Wednesday, November 21, 2007

Purple Heart Veteran Leaves Nursing Home with Maggots In His Eyes

By PATRICIO G. BALONA Staff Writer

DELTONA -FLORIDA-USA - Anthony Vincent Digiannurio mailed an engagement ring to his future wife while in Germany after World War II, not knowing whether she would accept his marriage proposal, his daughter Laura Digiannurio said.

"My father was a character," Laura chuckled as she talked Friday about the man at the center of a nursing home neglect investigation unfolding in DeLand.

And he deserved to be treated with more dignity than what he received at University Center West nursing home in DeLand, she said.
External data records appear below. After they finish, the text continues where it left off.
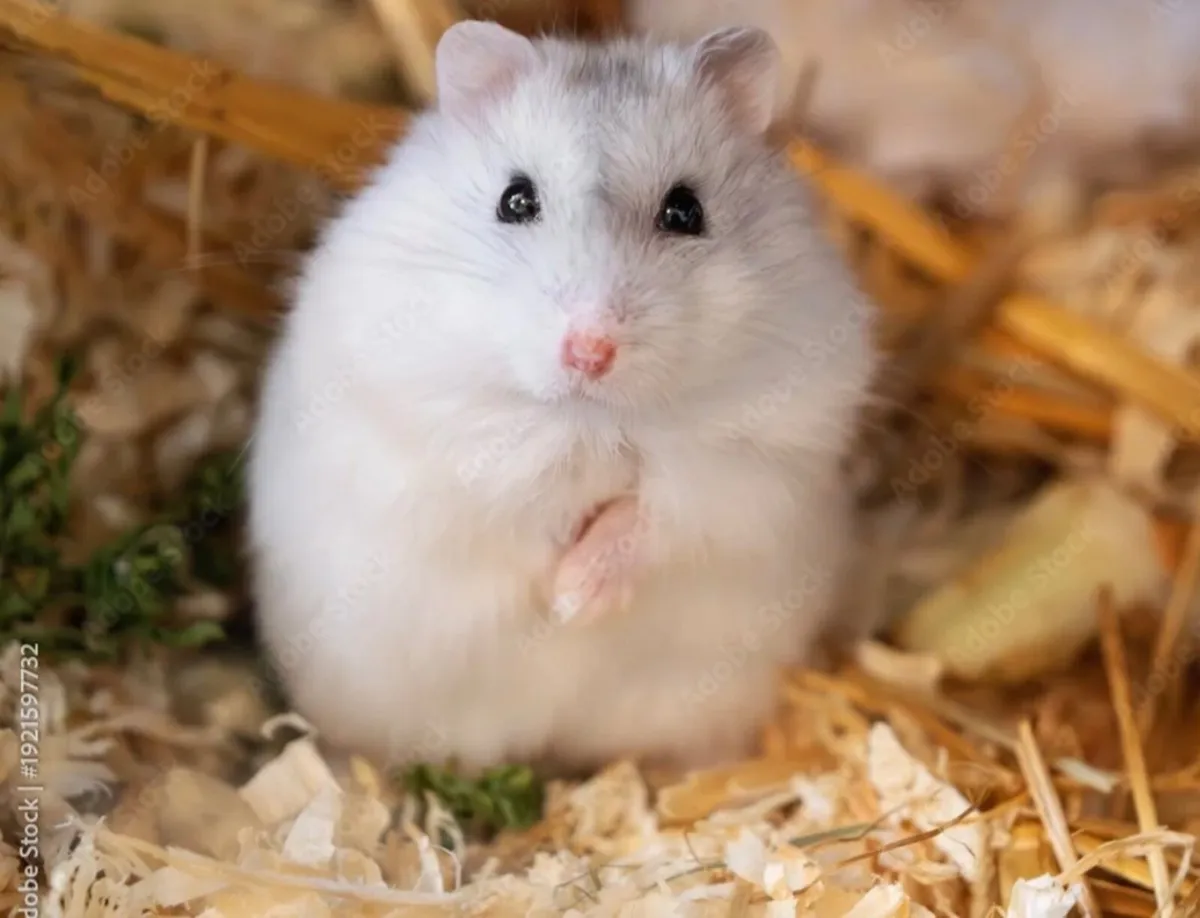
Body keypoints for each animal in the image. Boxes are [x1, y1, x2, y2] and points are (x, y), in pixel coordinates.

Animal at [247, 20, 879, 774]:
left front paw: (577, 598)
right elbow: (521, 487)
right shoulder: (442, 430)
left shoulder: (756, 457)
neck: (592, 415)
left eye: (686, 211)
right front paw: (558, 595)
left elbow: (658, 510)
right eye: (515, 200)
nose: (590, 351)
At 3 a.m. on Nov. 7, the 82-year-old World War II veteran was taken to Florida Hospital DeLand by ambulance from the University Center West nursing home at 545 W. Euclid Ave., a DeLand police report states.

Anthony Digiannurio was admitted for respiratory problems but the hospital staff discovered the elderly man had maggots in one of his eyes, an infected breathing tube, a partially inserted catheter and bed sores on his left elbow.

Laura Digiannurio, 52, said her father's vital signs are improving and his breathing tube has been removed, but he is still unable to talk. On Friday afternoon, the elderly man opened his eyes for the first time since he was hospitalized, she said.

"He has gone through a lot," she said. "He had a fever and bedsores when he got to the hospital, and they found over nine maggots in his eye."

"I put all my confidence in (the nursing home), and then this happens?" Laura Digiannurio said.
At the nursing home, the elder Digiannurio fell and injured his head in May after a nurse left him to attend to another patient, the daughter said.

"Their service is very poor," Laura Digiannurio said. "One day I was there and they brought him a cold, small crusted sandwich for dinner. It was disgusting."

Sitting at her house Friday, Laura Digiannurio laid out her father's Purple Heart certificate and his honorable discharge papers, recalling stories her dad used to tell her.

"He used to talk about how he used to shoot it out with the Germans," he said. "He came (home) with frostbite scars on his feet, and he still had problems with his feet."

In July 1988, Anthony Digiannurio was awarded the Purple Heart for being in the European Theatre of Operation on Sept. 8, 1945. He was honorably discharged from the Army in April 1946.

The World War II veteran is also an author, a poet and a painter. He wrote nine books, Laura Digiannurio said, and one of his books, published in 2001, is listed on a Web site selling rare books. It's about the son of an immigrant raising his family in traditional ways with his two sons following his example when his daughter defies him by marrying an alcoholic outside their race.
In his living room at the Deltona home sits a trophy he was awarded in 2004 for his poetry.

"He kept himself busy," Laura Digiannurio said, adding when she last spoke with her father Nov. 4, he was talking about his paintings.

When he recovers, the daughter hopes to place her father in a nursing home for veterans in Gainesville, she said.

patricio.balona@news-jrnl.com

Abridged for E.A. =>>

1 comment:

Anonymous said...

This man's daughter put all her confidence in a place that she says had terrible service, allowed her father to fall out of his bed months ago while he was unattended, and allowed him to not only be covered with bedsores, but to have an eye full of maggots, a catheter only partially in place, and some type of infection around his breathing tube?? Yet another case (a very sad one, obviously) of people putting their parents in these awful places and never showing up to CHECK ON THEM. Hello folks! Newsflash: show up often, know the staff and make sure they know YOU, and don't settle for less than exemplary care for your family member. Putting all your confidence in a place and then turning a blind eye and crossing your fingers that your loved one is being well cared for?? Think about it.